◆ **JOB ITEM**:
Exact copies of all the entries are required, and no pictures should appear in them.

*** Opening DATA IN THIS EXERCISE ***

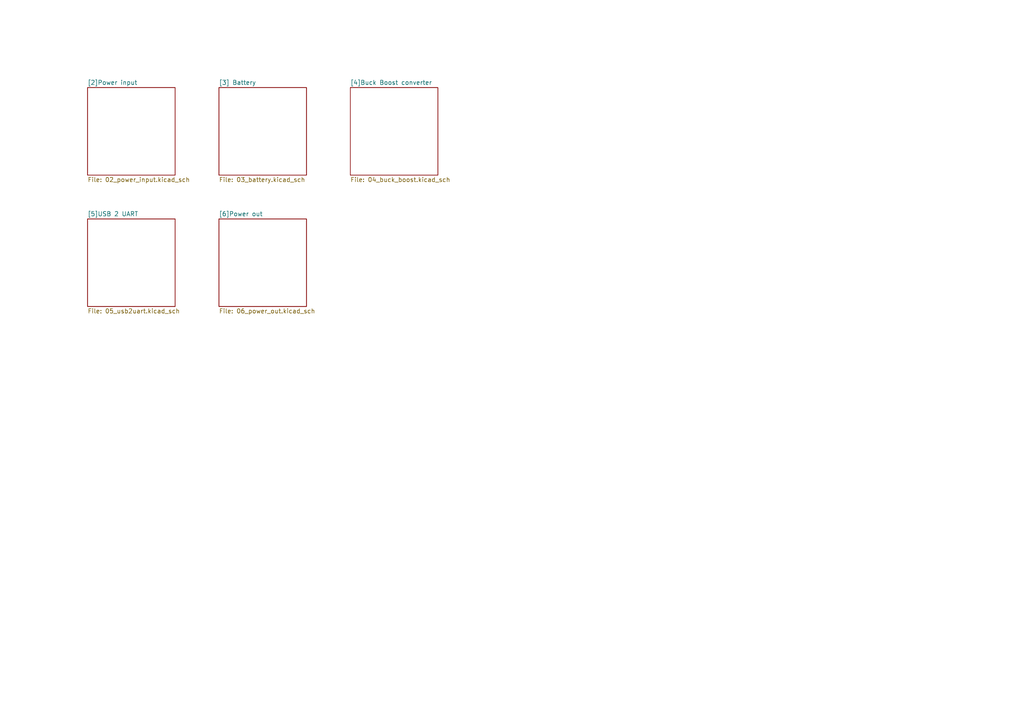
<source format=kicad_sch>
(kicad_sch
	(version 20250114)
	(generator "eeschema")
	(generator_version "9.0")
	(uuid "daadd221-9750-45f3-8ee2-46422755319d")
	(paper "A4")
	(lib_symbols)
	(sheet
		(at 101.6 25.4)
		(size 25.4 25.4)
		(exclude_from_sim no)
		(in_bom yes)
		(on_board yes)
		(dnp no)
		(fields_autoplaced yes)
		(stroke
			(width 0.1524)
			(type solid)
		)
		(fill
			(color 0 0 0 0.0000)
		)
		(uuid "4bc153dc-8cec-40ee-a443-33b7db9c38e9")
		(property "Sheetname" "[4]Buck Boost converter"
			(at 101.6 24.6884 0)
			(effects
				(font
					(size 1.27 1.27)
				)
				(justify left bottom)
			)
		)
		(property "Sheetfile" "04_buck_boost.kicad_sch"
			(at 101.6 51.3846 0)
			(effects
				(font
					(size 1.27 1.27)
				)
				(justify left top)
			)
		)
		(instances
			(project "solderless_breadboard_psu"
				(path "/daadd221-9750-45f3-8ee2-46422755319d"
					(page "4")
				)
			)
		)
	)
	(sheet
		(at 25.4 25.4)
		(size 25.4 25.4)
		(exclude_from_sim no)
		(in_bom yes)
		(on_board yes)
		(dnp no)
		(fields_autoplaced yes)
		(stroke
			(width 0.1524)
			(type solid)
		)
		(fill
			(color 0 0 0 0.0000)
		)
		(uuid "658a0cff-7fcc-495d-bed5-c165d7999af0")
		(property "Sheetname" "[2]Power input"
			(at 25.4 24.6884 0)
			(effects
				(font
					(size 1.27 1.27)
				)
				(justify left bottom)
			)
		)
		(property "Sheetfile" "02_power_input.kicad_sch"
			(at 25.4 51.3846 0)
			(effects
				(font
					(size 1.27 1.27)
				)
				(justify left top)
			)
		)
		(instances
			(project "solderless_breadboard_psu"
				(path "/daadd221-9750-45f3-8ee2-46422755319d"
					(page "2")
				)
			)
		)
	)
	(sheet
		(at 25.4 63.5)
		(size 25.4 25.4)
		(exclude_from_sim no)
		(in_bom yes)
		(on_board yes)
		(dnp no)
		(fields_autoplaced yes)
		(stroke
			(width 0.1524)
			(type solid)
		)
		(fill
			(color 0 0 0 0.0000)
		)
		(uuid "86ea8f72-2176-46d7-9be1-803c7c29a3bb")
		(property "Sheetname" "[5]USB 2 UART"
			(at 25.4 62.7884 0)
			(effects
				(font
					(size 1.27 1.27)
				)
				(justify left bottom)
			)
		)
		(property "Sheetfile" "05_usb2uart.kicad_sch"
			(at 25.4 89.4846 0)
			(effects
				(font
					(size 1.27 1.27)
				)
				(justify left top)
			)
		)
		(instances
			(project "solderless_breadboard_psu"
				(path "/daadd221-9750-45f3-8ee2-46422755319d"
					(page "5")
				)
			)
		)
	)
	(sheet
		(at 63.5 25.4)
		(size 25.4 25.4)
		(exclude_from_sim no)
		(in_bom yes)
		(on_board yes)
		(dnp no)
		(fields_autoplaced yes)
		(stroke
			(width 0.1524)
			(type solid)
		)
		(fill
			(color 0 0 0 0.0000)
		)
		(uuid "b34b4305-fc5f-4a45-8a4d-fa6c9d60dff6")
		(property "Sheetname" "[3] Battery"
			(at 63.5 24.6884 0)
			(effects
				(font
					(size 1.27 1.27)
				)
				(justify left bottom)
			)
		)
		(property "Sheetfile" "03_battery.kicad_sch"
			(at 63.5 51.3846 0)
			(effects
				(font
					(size 1.27 1.27)
				)
				(justify left top)
			)
		)
		(instances
			(project "solderless_breadboard_psu"
				(path "/daadd221-9750-45f3-8ee2-46422755319d"
					(page "3")
				)
			)
		)
	)
	(sheet
		(at 63.5 63.5)
		(size 25.4 25.4)
		(exclude_from_sim no)
		(in_bom yes)
		(on_board yes)
		(dnp no)
		(fields_autoplaced yes)
		(stroke
			(width 0.1524)
			(type solid)
		)
		(fill
			(color 0 0 0 0.0000)
		)
		(uuid "fb884ed1-1487-4429-a624-834d1e55909d")
		(property "Sheetname" "[6]Power out"
			(at 63.5 62.7884 0)
			(effects
				(font
					(size 1.27 1.27)
				)
				(justify left bottom)
			)
		)
		(property "Sheetfile" "06_power_out.kicad_sch"
			(at 63.5 89.4846 0)
			(effects
				(font
					(size 1.27 1.27)
				)
				(justify left top)
			)
		)
		(instances
			(project "solderless_breadboard_psu"
				(path "/daadd221-9750-45f3-8ee2-46422755319d"
					(page "6")
				)
			)
		)
	)
	(sheet_instances
		(path "/"
			(page "1")
		)
	)
	(embedded_fonts no)
)

</source>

*** Closing DATA IN THIS EXERCISE ***

◆ **FINISHED TASK**:
<source format=kicad_sch>
(kicad_sch
	(version 20250114)
	(generator "eeschema")
	(generator_version "9.0")
	(uuid "daadd221-9750-45f3-8ee2-46422755319d")
	(paper "A4")
	(lib_symbols)
	(sheet
		(at 101.6 25.4)
		(size 25.4 25.4)
		(exclude_from_sim no)
		(in_bom yes)
		(on_board yes)
		(dnp no)
		(fields_autoplaced yes)
		(stroke
			(width 0.1524)
			(type solid)
		)
		(fill
			(color 0 0 0 0.0000)
		)
		(uuid "4bc153dc-8cec-40ee-a443-33b7db9c38e9")
		(property "Sheetname" "[4]Buck Boost converter"
			(at 101.6 24.6884 0)
			(effects
				(font
					(size 1.27 1.27)
				)
				(justify left bottom)
			)
		)
		(property "Sheetfile" "04_buck_boost.kicad_sch"
			(at 101.6 51.3846 0)
			(effects
				(font
					(size 1.27 1.27)
				)
				(justify left top)
			)
		)
		(instances
			(project "solderless_breadboard_psu"
				(path "/daadd221-9750-45f3-8ee2-46422755319d"
					(page "4")
				)
			)
		)
	)
	(sheet
		(at 25.4 25.4)
		(size 25.4 25.4)
		(exclude_from_sim no)
		(in_bom yes)
		(on_board yes)
		(dnp no)
		(fields_autoplaced yes)
		(stroke
			(width 0.1524)
			(type solid)
		)
		(fill
			(color 0 0 0 0.0000)
		)
		(uuid "658a0cff-7fcc-495d-bed5-c165d7999af0")
		(property "Sheetname" "[2]Power input"
			(at 25.4 24.6884 0)
			(effects
				(font
					(size 1.27 1.27)
				)
				(justify left bottom)
			)
		)
		(property "Sheetfile" "02_power_input.kicad_sch"
			(at 25.4 51.3846 0)
			(effects
				(font
					(size 1.27 1.27)
				)
				(justify left top)
			)
		)
		(instances
			(project "solderless_breadboard_psu"
				(path "/daadd221-9750-45f3-8ee2-46422755319d"
					(page "2")
				)
			)
		)
	)
	(sheet
		(at 25.4 63.5)
		(size 25.4 25.4)
		(exclude_from_sim no)
		(in_bom yes)
		(on_board yes)
		(dnp no)
		(fields_autoplaced yes)
		(stroke
			(width 0.1524)
			(type solid)
		)
		(fill
			(color 0 0 0 0.0000)
		)
		(uuid "86ea8f72-2176-46d7-9be1-803c7c29a3bb")
		(property "Sheetname" "[5]USB 2 UART"
			(at 25.4 62.7884 0)
			(effects
				(font
					(size 1.27 1.27)
				)
				(justify left bottom)
			)
		)
		(property "Sheetfile" "05_usb2uart.kicad_sch"
			(at 25.4 89.4846 0)
			(effects
				(font
					(size 1.27 1.27)
				)
				(justify left top)
			)
		)
		(instances
			(project "solderless_breadboard_psu"
				(path "/daadd221-9750-45f3-8ee2-46422755319d"
					(page "5")
				)
			)
		)
	)
	(sheet
		(at 63.5 25.4)
		(size 25.4 25.4)
		(exclude_from_sim no)
		(in_bom yes)
		(on_board yes)
		(dnp no)
		(fields_autoplaced yes)
		(stroke
			(width 0.1524)
			(type solid)
		)
		(fill
			(color 0 0 0 0.0000)
		)
		(uuid "b34b4305-fc5f-4a45-8a4d-fa6c9d60dff6")
		(property "Sheetname" "[3] Battery"
			(at 63.5 24.6884 0)
			(effects
				(font
					(size 1.27 1.27)
				)
				(justify left bottom)
			)
		)
		(property "Sheetfile" "03_battery.kicad_sch"
			(at 63.5 51.3846 0)
			(effects
				(font
					(size 1.27 1.27)
				)
				(justify left top)
			)
		)
		(instances
			(project "solderless_breadboard_psu"
				(path "/daadd221-9750-45f3-8ee2-46422755319d"
					(page "3")
				)
			)
		)
	)
	(sheet
		(at 63.5 63.5)
		(size 25.4 25.4)
		(exclude_from_sim no)
		(in_bom yes)
		(on_board yes)
		(dnp no)
		(fields_autoplaced yes)
		(stroke
			(width 0.1524)
			(type solid)
		)
		(fill
			(color 0 0 0 0.0000)
		)
		(uuid "fb884ed1-1487-4429-a624-834d1e55909d")
		(property "Sheetname" "[6]Power out"
			(at 63.5 62.7884 0)
			(effects
				(font
					(size 1.27 1.27)
				)
				(justify left bottom)
			)
		)
		(property "Sheetfile" "06_power_out.kicad_sch"
			(at 63.5 89.4846 0)
			(effects
				(font
					(size 1.27 1.27)
				)
				(justify left top)
			)
		)
		(instances
			(project "solderless_breadboard_psu"
				(path "/daadd221-9750-45f3-8ee2-46422755319d"
					(page "6")
				)
			)
		)
	)
	(sheet_instances
		(path "/"
			(page "1")
		)
	)
	(embedded_fonts no)
)

</source>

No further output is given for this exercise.